One of the distinctive beliefs of Seventh-day Adventists is the significance of the seventh-day Sabbath at the end times. Another distinct idea is the great controversy. One may argue that these two understandings are isolated concepts in Christianity. However, historical evidence shows that these two concepts also existed among the Puritans during the 1650s.
The idea of the Sabbath among Puritans appeared in England during the second half of the sixteenth century. At that time, their discussion on the Sabbath related to Sunday observance. John Traske expressed his belief in the seventh-day Sabbath in the seventh century.1 Due to his faith, the local authority imprisoned him in 1618. As a result, he recanted his conviction, but his wife was still faithful to death.2 Theophilus Brabourne continued the proclamation of the seventh-day Sabbath through his treatise Discourse Upon the Sabbath Day in 1628. It seems Brabourne was the first among the Puritans to connect the seventh-day Sabbath to the prophecy of change of times and laws in Daniel 7:25.3 Thomas Tillam continued the idea of Brabourne and made further significant contributions. In 1657, he wrote that at the end of days, there would be a final great controversy in which the issue of the Sabbath would be significant.

**********

■ **Written instruction A**: Revise the Sabbath passage by writing out everything from "One of the distinctive" down to "during the 1650s.", with "great controversy" changed to "cosmic conflict".
The records that come next have no connection to the Sabbath passage.

■ **Given data**:
**********

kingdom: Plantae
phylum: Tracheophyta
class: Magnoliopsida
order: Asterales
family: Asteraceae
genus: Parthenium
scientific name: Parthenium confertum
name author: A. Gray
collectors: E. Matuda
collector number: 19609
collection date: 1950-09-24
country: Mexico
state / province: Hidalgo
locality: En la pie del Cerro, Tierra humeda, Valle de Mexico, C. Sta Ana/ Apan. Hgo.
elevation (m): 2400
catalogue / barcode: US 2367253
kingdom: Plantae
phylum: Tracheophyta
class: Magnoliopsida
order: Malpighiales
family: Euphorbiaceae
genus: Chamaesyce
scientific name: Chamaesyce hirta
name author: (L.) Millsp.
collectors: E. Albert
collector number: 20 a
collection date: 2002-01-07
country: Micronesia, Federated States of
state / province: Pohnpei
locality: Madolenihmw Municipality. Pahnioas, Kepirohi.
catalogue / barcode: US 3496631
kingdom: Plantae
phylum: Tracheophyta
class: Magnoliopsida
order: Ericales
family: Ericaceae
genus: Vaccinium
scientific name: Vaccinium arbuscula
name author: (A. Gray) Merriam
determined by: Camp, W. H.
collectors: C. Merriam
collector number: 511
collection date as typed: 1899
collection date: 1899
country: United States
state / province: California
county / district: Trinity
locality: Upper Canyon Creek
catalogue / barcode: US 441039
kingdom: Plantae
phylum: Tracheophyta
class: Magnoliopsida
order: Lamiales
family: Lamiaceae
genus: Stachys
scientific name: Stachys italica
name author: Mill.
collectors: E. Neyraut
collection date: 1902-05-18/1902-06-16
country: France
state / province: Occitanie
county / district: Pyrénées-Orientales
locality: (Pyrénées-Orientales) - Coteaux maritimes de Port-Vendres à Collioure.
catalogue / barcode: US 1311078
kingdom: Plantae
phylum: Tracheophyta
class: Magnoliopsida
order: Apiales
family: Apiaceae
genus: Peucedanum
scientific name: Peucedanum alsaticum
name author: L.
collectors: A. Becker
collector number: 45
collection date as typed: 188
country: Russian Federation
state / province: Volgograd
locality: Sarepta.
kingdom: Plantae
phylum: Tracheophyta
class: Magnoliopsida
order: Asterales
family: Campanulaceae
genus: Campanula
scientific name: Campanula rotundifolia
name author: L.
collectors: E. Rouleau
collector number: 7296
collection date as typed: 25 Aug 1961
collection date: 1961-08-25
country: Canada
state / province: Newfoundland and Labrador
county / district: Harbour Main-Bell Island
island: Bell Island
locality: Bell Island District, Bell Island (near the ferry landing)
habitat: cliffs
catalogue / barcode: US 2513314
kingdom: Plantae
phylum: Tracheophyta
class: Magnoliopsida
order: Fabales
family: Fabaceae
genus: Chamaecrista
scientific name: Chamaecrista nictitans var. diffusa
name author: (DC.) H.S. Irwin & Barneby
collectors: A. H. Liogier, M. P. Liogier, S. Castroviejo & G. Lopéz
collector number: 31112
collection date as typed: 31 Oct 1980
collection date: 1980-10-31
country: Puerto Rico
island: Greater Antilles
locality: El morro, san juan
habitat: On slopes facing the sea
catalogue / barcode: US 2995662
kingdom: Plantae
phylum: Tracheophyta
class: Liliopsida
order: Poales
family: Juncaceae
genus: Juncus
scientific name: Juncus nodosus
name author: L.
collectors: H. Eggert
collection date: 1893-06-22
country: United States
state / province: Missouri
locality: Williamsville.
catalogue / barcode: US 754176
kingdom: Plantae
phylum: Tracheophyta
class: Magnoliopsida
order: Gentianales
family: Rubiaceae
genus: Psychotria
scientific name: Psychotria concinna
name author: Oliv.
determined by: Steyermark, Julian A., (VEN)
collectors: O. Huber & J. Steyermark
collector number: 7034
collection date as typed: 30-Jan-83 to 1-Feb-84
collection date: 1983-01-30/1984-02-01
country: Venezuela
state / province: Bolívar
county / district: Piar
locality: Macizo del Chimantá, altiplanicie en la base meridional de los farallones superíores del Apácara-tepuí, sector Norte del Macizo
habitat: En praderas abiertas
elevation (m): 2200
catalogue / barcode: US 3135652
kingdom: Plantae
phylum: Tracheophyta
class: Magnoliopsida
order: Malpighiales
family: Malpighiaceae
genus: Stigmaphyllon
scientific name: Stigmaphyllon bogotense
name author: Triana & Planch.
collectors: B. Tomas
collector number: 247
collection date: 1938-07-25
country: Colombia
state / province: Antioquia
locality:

**********

■ **Written instruction B**: Reproduce the records word for word, everything from the line containing "habitat: En praderas abiertas" down to the last line of the records, both ends included.

■ **Problem solution A**:
One of the distinctive beliefs of Seventh-day Adventists is the significance of the seventh-day Sabbath at the end times. Another distinct idea is the cosmic conflict. One may argue that these two understandings are isolated concepts in Christianity. However, historical evidence shows that these two concepts also existed among the Puritans during the 1650s.

■ **Problem solution B**:
habitat: En praderas abiertas
elevation (m): 2200
catalogue / barcode: US 3135652
kingdom: Plantae
phylum: Tracheophyta
class: Magnoliopsida
order: Malpighiales
family: Malpighiaceae
genus: Stigmaphyllon
scientific name: Stigmaphyllon bogotense
name author: Triana & Planch.
collectors: B. Tomas
collector number: 247
collection date: 1938-07-25
country: Colombia
state / province: Antioquia
locality:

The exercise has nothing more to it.